• _INFORMATION SHOWN_:
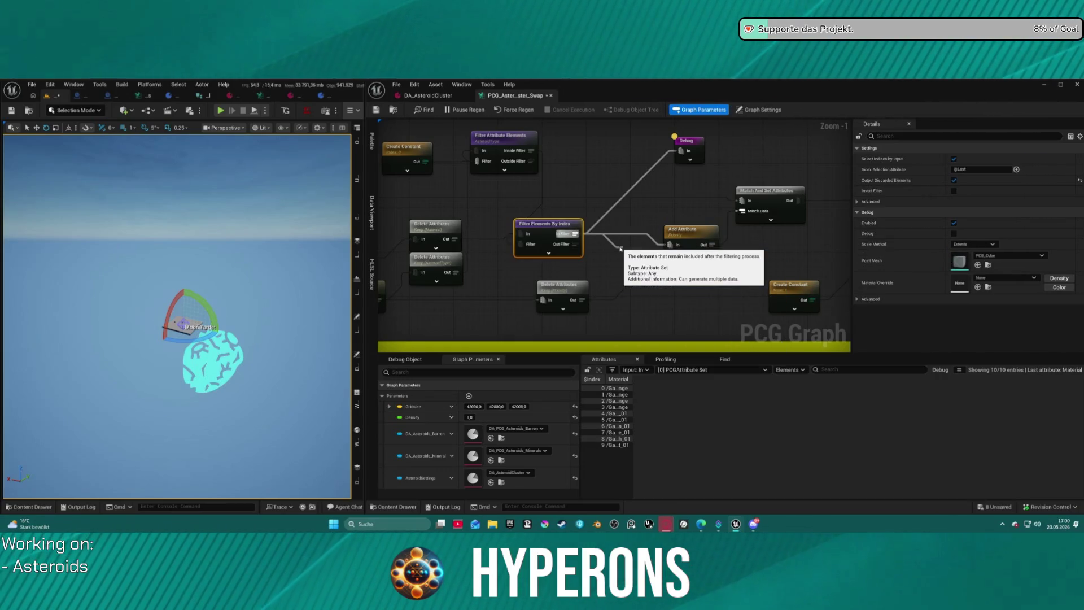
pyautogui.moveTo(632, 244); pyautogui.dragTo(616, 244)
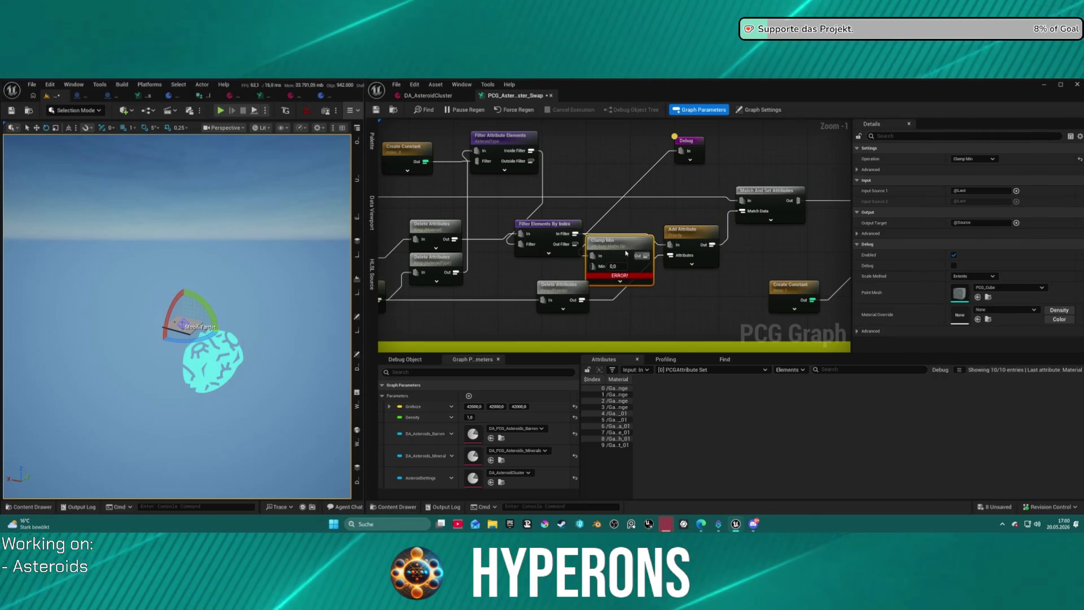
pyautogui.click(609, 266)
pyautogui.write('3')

• _TASK STATEMENT_: The answer must be the data above, repeated exactly, with no pictures.

• _ANSWER SECTION_:
pyautogui.moveTo(632, 244); pyautogui.dragTo(616, 244)
pyautogui.click(609, 266)
pyautogui.write('3')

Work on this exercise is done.